_TASK INPUT_

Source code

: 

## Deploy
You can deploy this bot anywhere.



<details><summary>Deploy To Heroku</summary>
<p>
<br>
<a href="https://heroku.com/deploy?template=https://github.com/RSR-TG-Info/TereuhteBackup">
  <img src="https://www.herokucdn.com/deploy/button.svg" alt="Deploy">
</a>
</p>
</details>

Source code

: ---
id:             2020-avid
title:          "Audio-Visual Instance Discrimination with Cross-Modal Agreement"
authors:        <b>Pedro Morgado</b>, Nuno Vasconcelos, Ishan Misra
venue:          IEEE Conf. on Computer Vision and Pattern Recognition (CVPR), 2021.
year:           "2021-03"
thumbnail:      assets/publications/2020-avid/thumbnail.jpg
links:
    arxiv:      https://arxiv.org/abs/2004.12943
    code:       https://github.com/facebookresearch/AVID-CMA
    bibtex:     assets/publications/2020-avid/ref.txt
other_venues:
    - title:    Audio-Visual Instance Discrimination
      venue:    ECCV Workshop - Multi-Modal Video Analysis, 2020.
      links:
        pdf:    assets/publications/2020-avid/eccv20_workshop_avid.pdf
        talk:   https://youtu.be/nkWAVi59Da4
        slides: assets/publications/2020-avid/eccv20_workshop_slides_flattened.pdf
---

_WORK INSTRUCTION_
Reproduce the material in full, changing every occurrence of "Source code" to "Page source" and leaving everything else unchanged.

_RESPONSE BELOW_
Page source

: 

## Deploy
You can deploy this bot anywhere.



<details><summary>Deploy To Heroku</summary>
<p>
<br>
<a href="https://heroku.com/deploy?template=https://github.com/RSR-TG-Info/TereuhteBackup">
  <img src="https://www.herokucdn.com/deploy/button.svg" alt="Deploy">
</a>
</p>
</details>

Page source

: ---
id:             2020-avid
title:          "Audio-Visual Instance Discrimination with Cross-Modal Agreement"
authors:        <b>Pedro Morgado</b>, Nuno Vasconcelos, Ishan Misra
venue:          IEEE Conf. on Computer Vision and Pattern Recognition (CVPR), 2021.
year:           "2021-03"
thumbnail:      assets/publications/2020-avid/thumbnail.jpg
links:
    arxiv:      https://arxiv.org/abs/2004.12943
    code:       https://github.com/facebookresearch/AVID-CMA
    bibtex:     assets/publications/2020-avid/ref.txt
other_venues:
    - title:    Audio-Visual Instance Discrimination
      venue:    ECCV Workshop - Multi-Modal Video Analysis, 2020.
      links:
        pdf:    assets/publications/2020-avid/eccv20_workshop_avid.pdf
        talk:   https://youtu.be/nkWAVi59Da4
        slides: assets/publications/2020-avid/eccv20_workshop_slides_flattened.pdf
---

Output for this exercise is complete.